Le gouvernement algérien a récemment proposé un projet de loi visant à encadrer la mobilisation militaire en cas de guerre ou de crise majeure. Ce texte, qui a été approuvé par les ministres au début du mois, intervient dans un contexte de tensions croissantes avec le Maroc, le Mali et la France, ancienne puissance coloniale.
La France, en modifiant sa position concernant le Sahara occidental, a exacerbé les relations avec l’Algérie. Le soutien français au plan d’autonomie du Maroc pour ce territoire contesté a provoqué une détérioration des relations diplomatiques. Le Front Polisario, soutenu par l’Algérie, lutte pour l’indépendance de ce territoire, et cet appui international au Maroc a ravivé les dissensions dans la région. Dans ce climat de tensions géopolitiques, l’Algérie cherche à consolider ses capacités militaires, d’autant plus que le pays partage des frontières sensibles avec le Maroc et le Mali.

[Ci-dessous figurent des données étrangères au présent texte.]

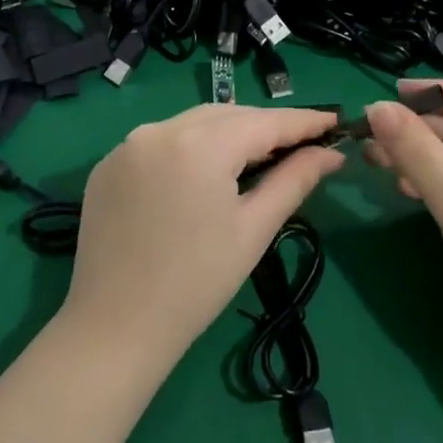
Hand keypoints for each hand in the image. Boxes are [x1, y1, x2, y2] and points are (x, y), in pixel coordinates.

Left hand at [63, 105, 344, 363]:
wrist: (115, 326)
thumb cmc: (197, 283)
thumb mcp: (254, 229)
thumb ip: (294, 180)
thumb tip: (331, 154)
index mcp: (199, 145)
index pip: (264, 121)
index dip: (303, 121)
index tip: (335, 120)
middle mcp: (159, 130)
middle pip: (227, 115)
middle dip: (265, 126)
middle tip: (301, 145)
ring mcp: (127, 145)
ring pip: (192, 123)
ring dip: (228, 133)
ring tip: (258, 157)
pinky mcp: (108, 165)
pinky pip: (161, 141)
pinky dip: (190, 146)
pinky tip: (204, 172)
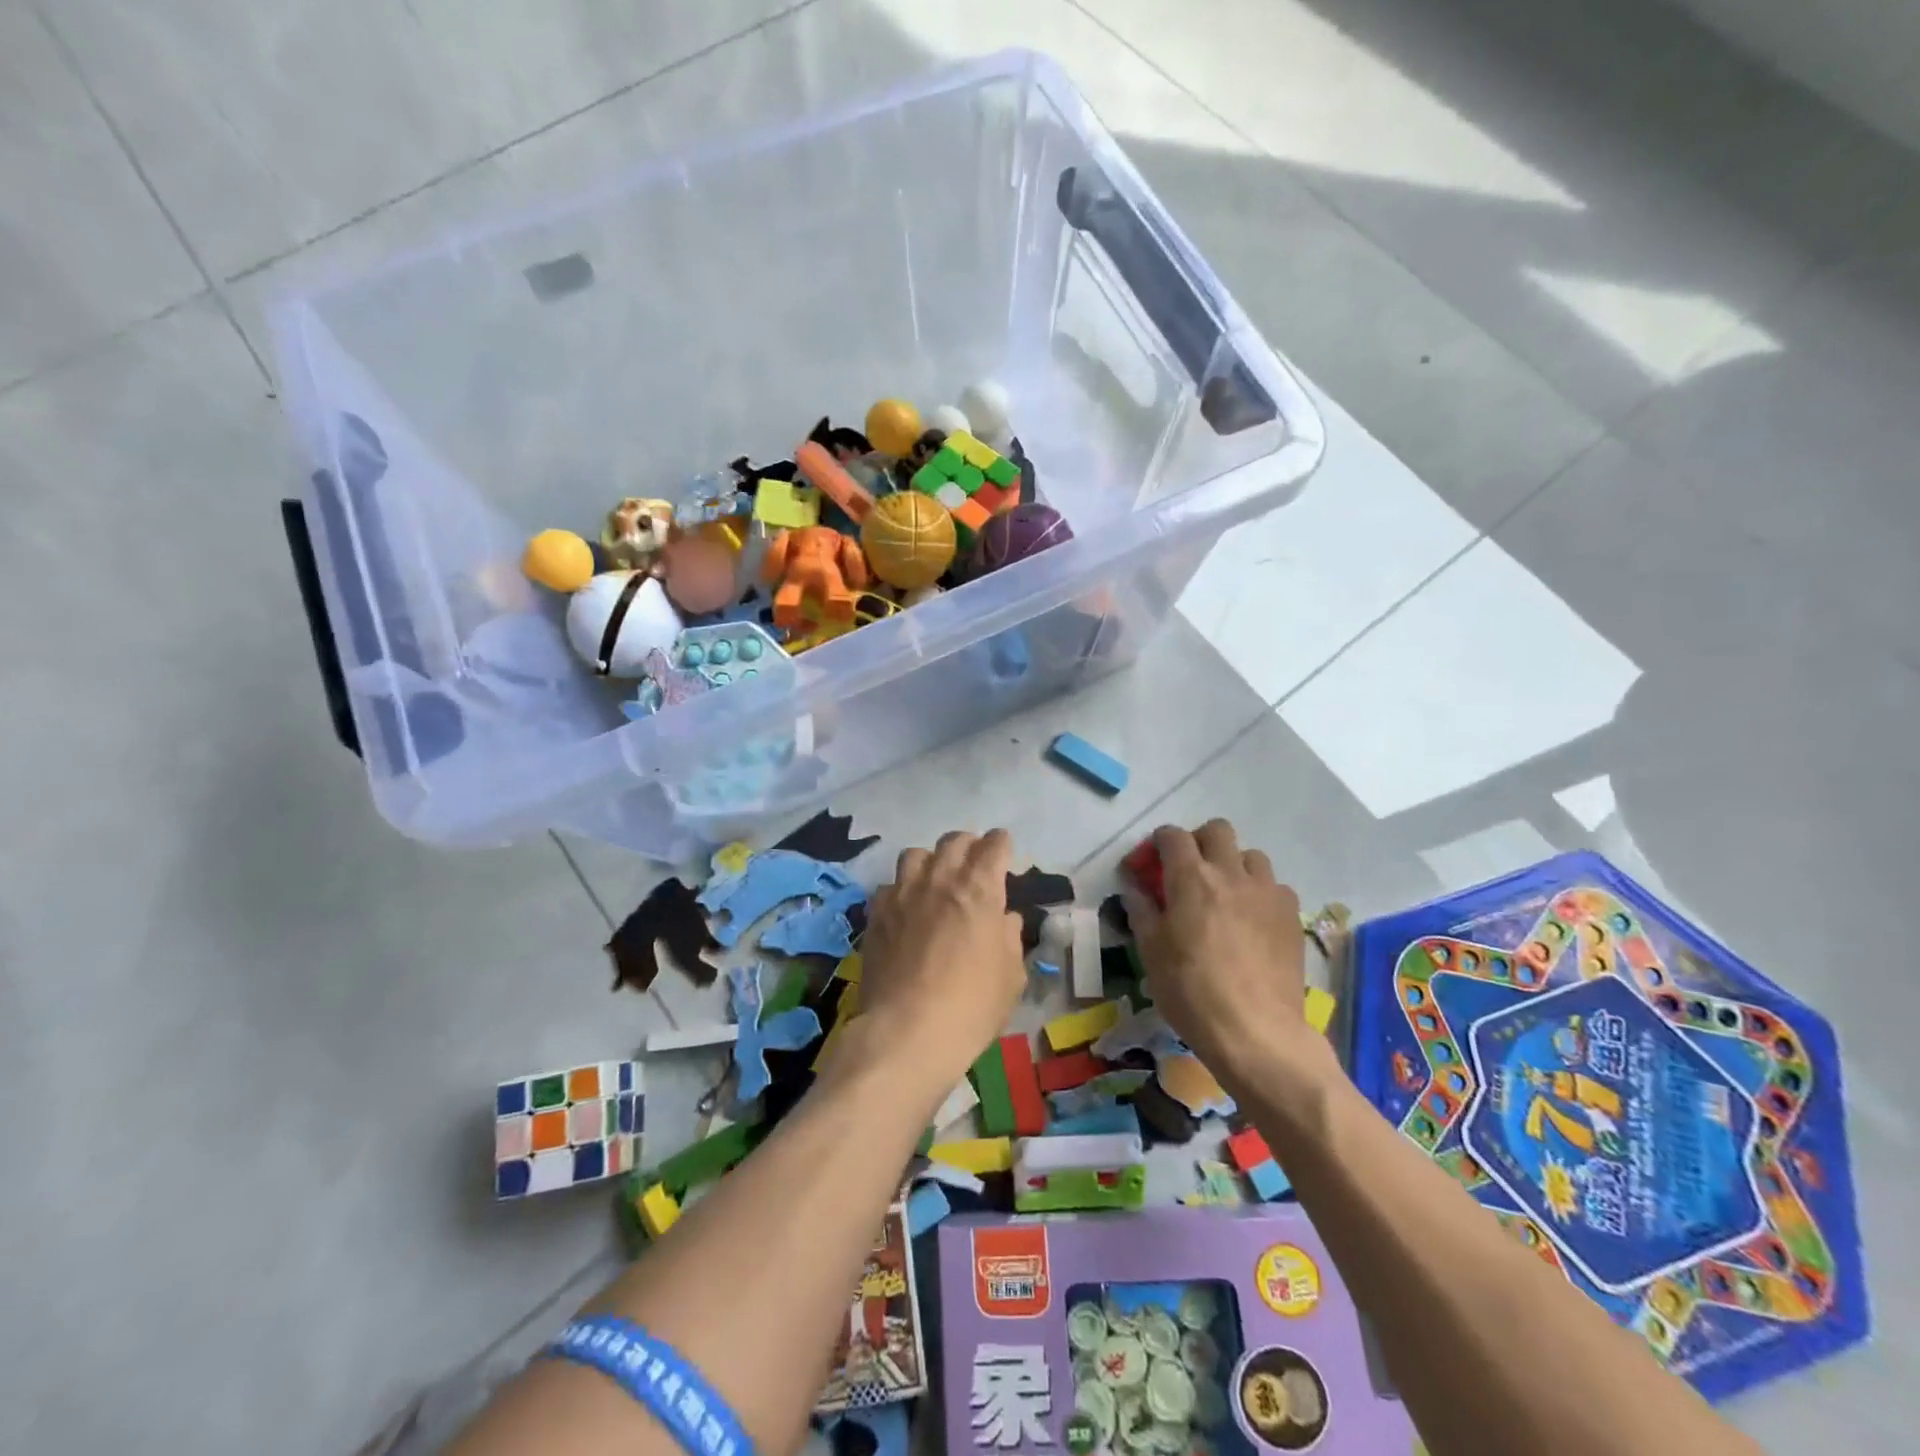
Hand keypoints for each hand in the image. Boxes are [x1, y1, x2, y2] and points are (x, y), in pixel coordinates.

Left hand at [859, 829, 1026, 1089]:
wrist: (908, 1031)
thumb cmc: (972, 1005)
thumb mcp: (1011, 975)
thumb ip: (1009, 937)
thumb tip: (1004, 918)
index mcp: (979, 889)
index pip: (993, 845)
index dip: (1001, 845)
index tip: (1004, 853)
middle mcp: (940, 879)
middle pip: (954, 841)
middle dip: (968, 846)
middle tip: (974, 864)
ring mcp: (903, 893)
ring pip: (916, 854)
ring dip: (931, 861)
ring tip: (935, 881)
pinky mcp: (876, 913)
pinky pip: (889, 886)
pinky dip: (901, 891)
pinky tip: (905, 910)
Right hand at [1124, 821, 1328, 1079]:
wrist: (1256, 1031)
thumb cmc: (1191, 990)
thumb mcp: (1151, 952)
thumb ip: (1142, 911)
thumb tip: (1134, 889)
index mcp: (1190, 877)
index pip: (1172, 836)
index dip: (1158, 842)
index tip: (1151, 863)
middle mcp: (1230, 873)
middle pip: (1217, 830)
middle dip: (1199, 842)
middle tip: (1189, 871)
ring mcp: (1267, 892)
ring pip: (1251, 855)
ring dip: (1234, 865)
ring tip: (1225, 895)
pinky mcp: (1291, 915)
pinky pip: (1275, 886)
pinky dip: (1260, 893)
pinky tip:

La proposition de loi, dont l’Algérie a fait connaître les grandes lignes, vise à définir les modalités de la mobilisation générale, un processus prévu par l’article 99 de la Constitution du pays. Cette loi permettrait de mieux organiser la mise en œuvre de la mobilisation de toutes les forces armées en temps de guerre ou lors d’une crise majeure. En effet, l’Algérie, avec l’une des plus grandes armées d’Afrique, cherche à renforcer ses capacités de défense face à des menaces potentielles.
Le projet de loi a été dévoilé alors que le chef d’état-major de l’armée algérienne, Saïd Changriha, poursuit une série de visites dans les régions frontalières pour superviser des manœuvres militaires. Ces déplacements sont liés aux tensions de plus en plus visibles, notamment après l’abattage d’un drone malien près de la frontière algérienne. Cet incident, bien que mineur, a souligné les fragilités des relations entre les deux pays, notamment concernant la gestion du Sahara, un territoire vaste et stratégique.
Si le projet de loi vise à renforcer la réactivité de l’armée, il soulève néanmoins des préoccupations parmi la population algérienne. Les citoyens, comme Aziza Sahoui, une enseignante à la retraite, se demandent ce que cache réellement cette initiative. « Je suis très inquiète, surtout après l’incursion d’un drone malien sur notre territoire », a-t-elle exprimé sur les réseaux sociaux. Les interrogations portent sur l’étendue des pouvoirs que cette loi pourrait conférer aux autorités et sur son impact sur les libertés individuelles.
L’Algérie se trouve donc à un moment crucial de son histoire militaire, avec une législation qui pourrait redéfinir les modalités de son engagement en temps de guerre et renforcer son rôle dans un environnement régional de plus en plus incertain.